Please reproduce each of the records below word for word, line by line.

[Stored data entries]
===

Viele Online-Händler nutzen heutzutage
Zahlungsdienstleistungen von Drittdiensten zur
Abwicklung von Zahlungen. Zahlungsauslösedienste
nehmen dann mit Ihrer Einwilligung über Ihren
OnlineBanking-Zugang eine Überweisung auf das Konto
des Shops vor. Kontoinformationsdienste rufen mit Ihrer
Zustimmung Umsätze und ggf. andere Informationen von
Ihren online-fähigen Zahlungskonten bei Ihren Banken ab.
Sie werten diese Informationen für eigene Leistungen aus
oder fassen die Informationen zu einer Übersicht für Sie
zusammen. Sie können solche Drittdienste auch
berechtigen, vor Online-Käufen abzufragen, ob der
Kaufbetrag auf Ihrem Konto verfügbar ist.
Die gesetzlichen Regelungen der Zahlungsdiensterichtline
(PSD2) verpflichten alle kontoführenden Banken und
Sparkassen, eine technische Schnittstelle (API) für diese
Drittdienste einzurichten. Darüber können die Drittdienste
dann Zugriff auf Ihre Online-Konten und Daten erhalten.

===

### Answer to this exercise
Viele Online-Händler nutzen heutzutage
Zahlungsdienstleistungen von Drittdiensten zur
Abwicklung von Zahlungen. Zahlungsauslösedienste
nehmen dann mit Ihrer Einwilligung über Ihren
OnlineBanking-Zugang eine Überweisung auf das Konto
des Shops vor. Kontoinformationsdienste rufen mit Ihrer
Zustimmung Umsätze und ggf. andere Informationen von
Ihren online-fähigen Zahlungskonten bei Ihren Banken ab.
Sie werten diese Informationen für eigene Leistungen aus
oder fassen die Informationen zu einer Übersicht für Sie
zusammen. Sie können solche Drittdienste auch
berechtigen, vor Online-Käufen abzufragen, ob der
Kaufbetrag auf Ihrem Konto verfügbar ist.
Die gesetzlichen Regelungen der Zahlungsdiensterichtline
(PSD2) verpflichten alle kontoführenden Banken und
Sparkassen, eine technische Schnittstelle (API) für diese
Drittdienste einzurichten. Darüber können die Drittdienste
dann Zugriff auf Ihre Online-Konten und Daten erhalten.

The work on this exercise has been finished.